> [THE PROBLEM]: Repeat the stretch of entries below from the line with "JOURNAL FOR" through the line with "ISSN: 2363-9849". Include both ends and add nothing.

Page-level text extractions

'''

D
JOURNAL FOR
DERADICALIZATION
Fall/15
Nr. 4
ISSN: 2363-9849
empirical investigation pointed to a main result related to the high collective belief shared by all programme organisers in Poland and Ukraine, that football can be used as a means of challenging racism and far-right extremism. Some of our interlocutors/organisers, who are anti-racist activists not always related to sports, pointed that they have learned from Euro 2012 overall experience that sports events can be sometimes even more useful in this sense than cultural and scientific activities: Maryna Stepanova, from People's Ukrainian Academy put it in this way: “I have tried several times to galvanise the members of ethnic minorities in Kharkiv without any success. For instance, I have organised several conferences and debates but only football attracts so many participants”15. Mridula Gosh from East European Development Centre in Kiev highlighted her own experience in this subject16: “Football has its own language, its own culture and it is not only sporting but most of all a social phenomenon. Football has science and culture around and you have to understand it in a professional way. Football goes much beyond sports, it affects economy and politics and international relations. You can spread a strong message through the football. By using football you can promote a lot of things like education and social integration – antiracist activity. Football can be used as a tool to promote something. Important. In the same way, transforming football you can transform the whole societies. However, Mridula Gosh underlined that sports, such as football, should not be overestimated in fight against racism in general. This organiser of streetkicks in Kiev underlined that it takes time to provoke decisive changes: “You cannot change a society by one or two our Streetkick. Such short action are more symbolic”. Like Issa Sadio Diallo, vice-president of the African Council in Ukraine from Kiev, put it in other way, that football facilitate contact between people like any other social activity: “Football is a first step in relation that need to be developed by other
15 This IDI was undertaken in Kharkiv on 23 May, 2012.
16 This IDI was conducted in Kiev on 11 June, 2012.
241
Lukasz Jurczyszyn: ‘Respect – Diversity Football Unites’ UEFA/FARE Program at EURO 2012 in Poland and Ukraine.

'''

> [SOLUTION TO THIS TASK]:
JOURNAL FOR
DERADICALIZATION
Fall/15
Nr. 4
ISSN: 2363-9849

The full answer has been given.